In 2016, Trump barely overperformed in these states, the forecast miss was well under half of what it was in the Midwest. Now he needs to come from behind in the Midwest and the Sun Belt, beating expectations with two very different sets of voters.
Demographics are not destiny
There are limits to this analysis, of course. Oregon and Vermont are both majority white non-college votes where Clinton not only won easily but beat the forecast. There are other factors at play in how people vote as individuals and how states swing. But while demographics aren’t everything, they are the headwinds or tailwinds which a candidate faces in each state.
Consequently, Biden’s multiple paths to the Presidency make him unusually resilient against forecast error.

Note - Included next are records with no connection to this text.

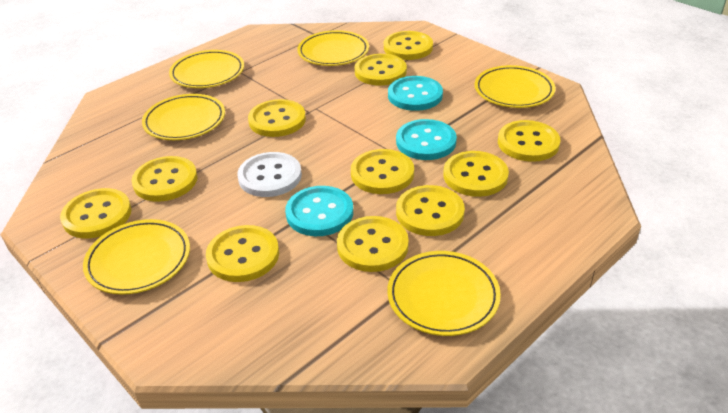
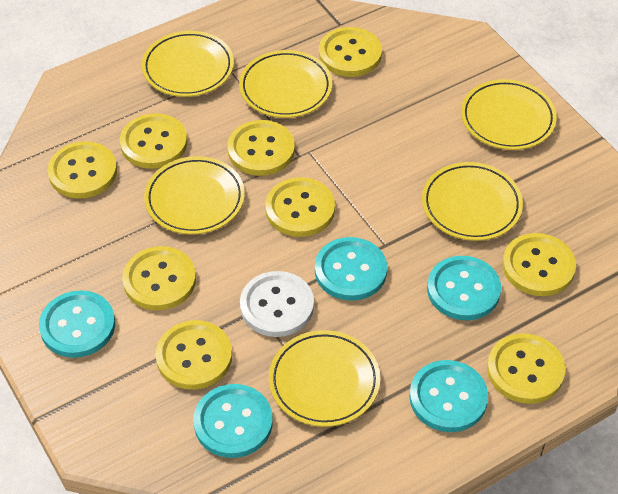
turquoise button: [285,186,353,236] [388,76,443,111] [396,119,457,160] = 3 -> [39,290,115,358] [193,384,273,458] [315,237,387,301] [409,360,488,432] [427,256,501,321] = 5
yellow button: [60,188,132,238] [132,156,198,202] [206,225,279,282] [248,99,306,137] [337,216,409,272] [351,149,414,194] [354,54,407,86] [384,31,433,60] [396,185,465,236] [443,151,509,197] [498,120,560,162] = 11 -> [48,141,117,199] [120,113,187,169] [122,246,196,310] [155,320,232,389] [227,120,295,176] [265,177,335,237] [319,27,382,77] [487,333,565,404] [502,233,576,296] = 9

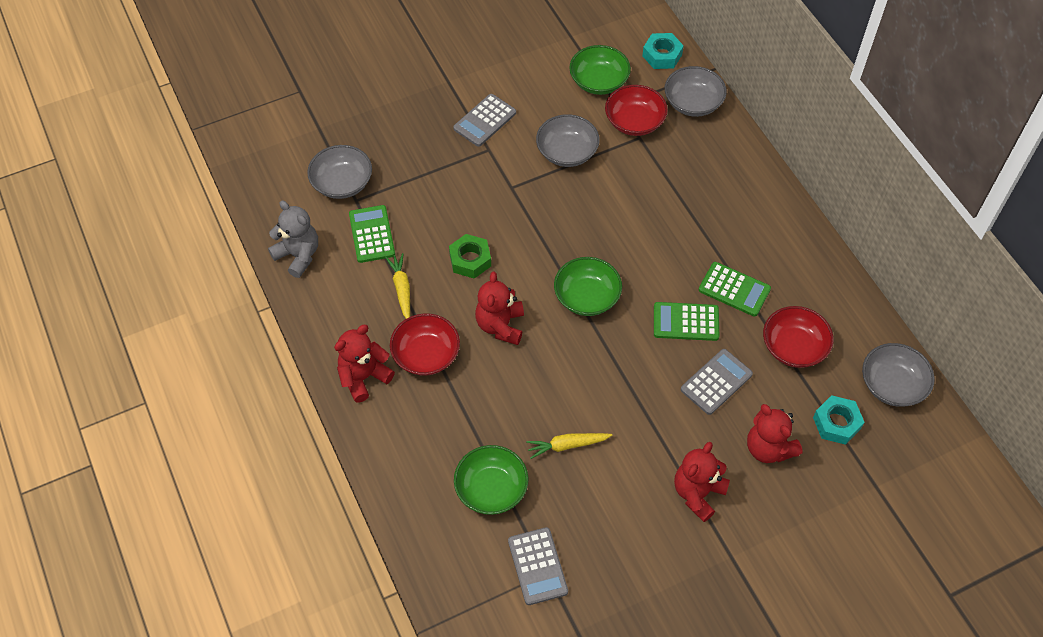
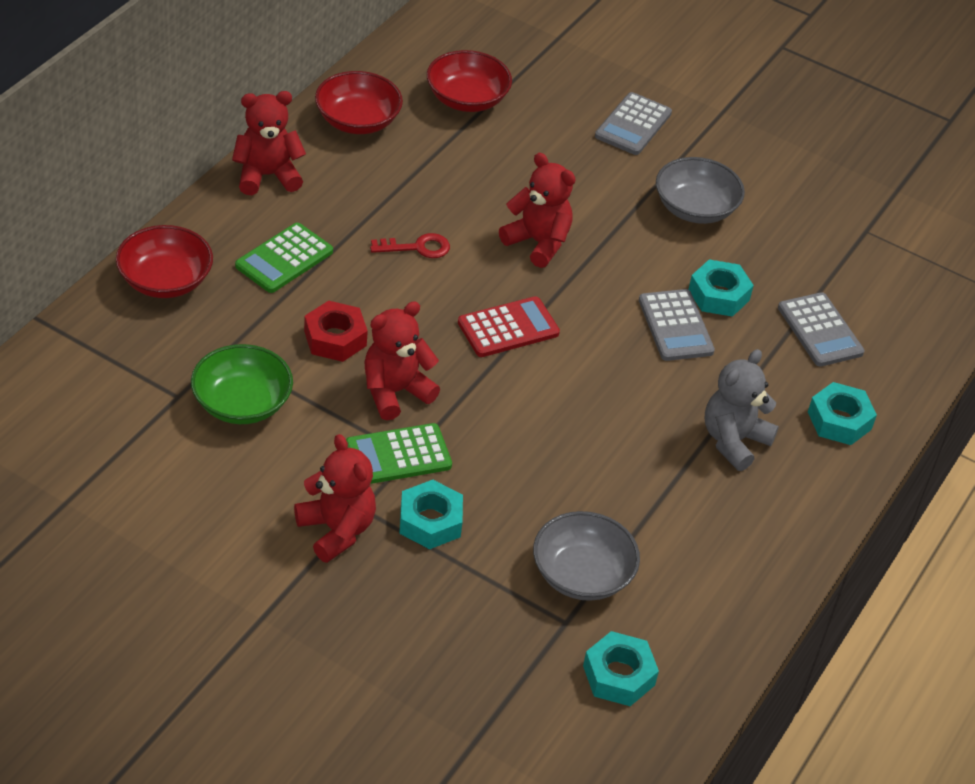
green bowl: [454,445,529,515] [554,257,622,316] [569,45,631,95] = 3 -> [191,344,293,424] = 1
green calculator: [349,205,395,263] [654,302,719,341] [699,262,771,317] = 3 -> [235,223,333,293] [346,423,452,484] = 2
green nut: [449,234,491,279] = 1 -> none = 0
grey bowl: [307,145,372,199] [536,114,600,167] [665,66,727,117] [862,343,935,407] = 4 -> [533,511,640,601] [656,157,745,224] = 2
red calculator: none = 0 -> [458,296,560,357] = 1
red key: none = 0 -> [370,233,450,258] = 1
red nut: none = 0 -> [304,301,368,362] = 1
turquoise nut: [642,33,684,69] [813,395,865,445] = 2 -> [399,480,463,549] [583,631,659,706] [688,259,754,317] [808,382,877,445] = 4
yellow carrot: [385,253,410,319] [526,433,612,459] = 2 -> none = 0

Trump has paths to victory, but he needs to be genuinely more popular across the board than the polling suggests. In 2016 he got the right voters in the right places, but repeating that trick is an awful lot harder this time. People looking for ways Trump can win should focus more on unexpected events which could change minds than unexpected errors missing minds already changed.
Pip Moss
Pip Moss posts on Political Betting as Quincel. His bets on the 2020 election are mostly on Biden winning. You can follow him on Twitter at @PipsFunFacts.
All numbers from the 2016 forecast are using the Polls Only Forecast. All numbers from the 2020 forecast are from 13 October. All demographic numbers are from the ‘States of Change’ 2019 report by the Centre for American Progress.